Third Vessel: “Favored Vessel”- The Broken Vessel

Broken vessels

Now this vessel has also been emptied of themselves, now filled with the spirit of God, its filled with His word, its filled with His wisdom, its filled with His love, its filled with His faith. Such a wise vessel this one is, its so full that it overflows pouring out to others all the Lord has poured in. However, this one has many cracks, and many holes which were brought on by wounds from their past brought on from themselves or others, struggles that seem to resurface, and many, many weakness. Now don’t get me wrong the other vessels had some cracks and holes but they have been patched up so not many could see them but this one is very open, honest and transparent. The not only allow the Lord to pour out of them but to pour out of the very places of pain, of struggles, and of weakness They can never be too full, they can never be empty because they have cracks and holes therefore the Lord is continuously pouring into them and they are continuously pouring out to others. The flow never stops.
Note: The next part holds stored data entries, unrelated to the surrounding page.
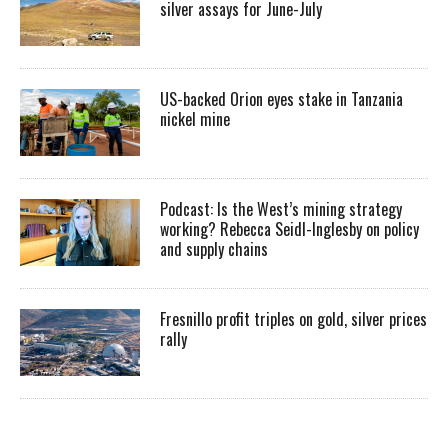
silver assays for June-July
US-backed Orion eyes stake in Tanzania
nickel mine
Podcast: Is the West’s mining strategy
working? Rebecca Seidl-Inglesby on policy
and supply chains
Fresnillo profit triples on gold, silver prices
rally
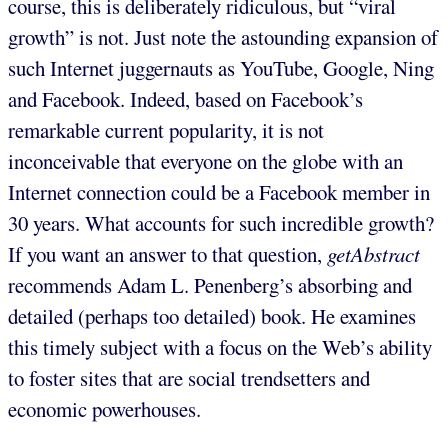
course, this is deliberately ridiculous, but “viral
growth” is not. Just note the astounding expansion of
such Internet juggernauts as YouTube, Google, Ning
and Facebook. Indeed, based on Facebook’s
remarkable current popularity, it is not
inconceivable that everyone on the globe with an
Internet connection could be a Facebook member in
30 years. What accounts for such incredible growth?
If you want an answer to that question,
getAbstract
recommends Adam L. Penenberg’s absorbing and
detailed (perhaps too detailed) book. He examines
this timely subject with a focus on the Web’s ability
to foster sites that are social trendsetters and
economic powerhouses.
In his book The Final Quest, (side note I encourage everyone to read that book is sooo anointed!) Pastor Rick Joyner is told that in heaven we will be able to see the wounds of Jesus, and not only His wounds, but the scars that all of His chosen ones have taken for His sake. These are the medals of honor in heaven. He is told that we will carry these glorious scars forever, as Jesus does. It shows that all who carry them love God and His truth more than their own lives. He goes on to say that true leaders of God’s people, who carry genuine spiritual authority, will first prove their devotion in this way, through suffering for His name sake.

Isn’t that amazing!  When we can become willing vessels, transparent vessels about our past, our struggles, our pains, our weakness and pour out to others from that place the Lord loves it. He looks at it and says “Aaa Ha Now that is a Vessle I can use. When we are open about our weaknesses truly the Lord is magnified in every single way because those who look at us will ask themselves, How is that possible this vessel is standing, how is it possible that it can even be used but what they will see is Gods light radiating out of all our cracks and holes. Furthermore, those who we pour into will know if the Lord can use that broken, messed up, cracked vessel than he can use me too!

So what cracks and holes are you hiding that the Lord is trying to pour out of?  Don’t be afraid, don’t allow shame to keep your light hidden and your overflow stopped up. Guess what he wants to use you just as you are…..Cracks in all!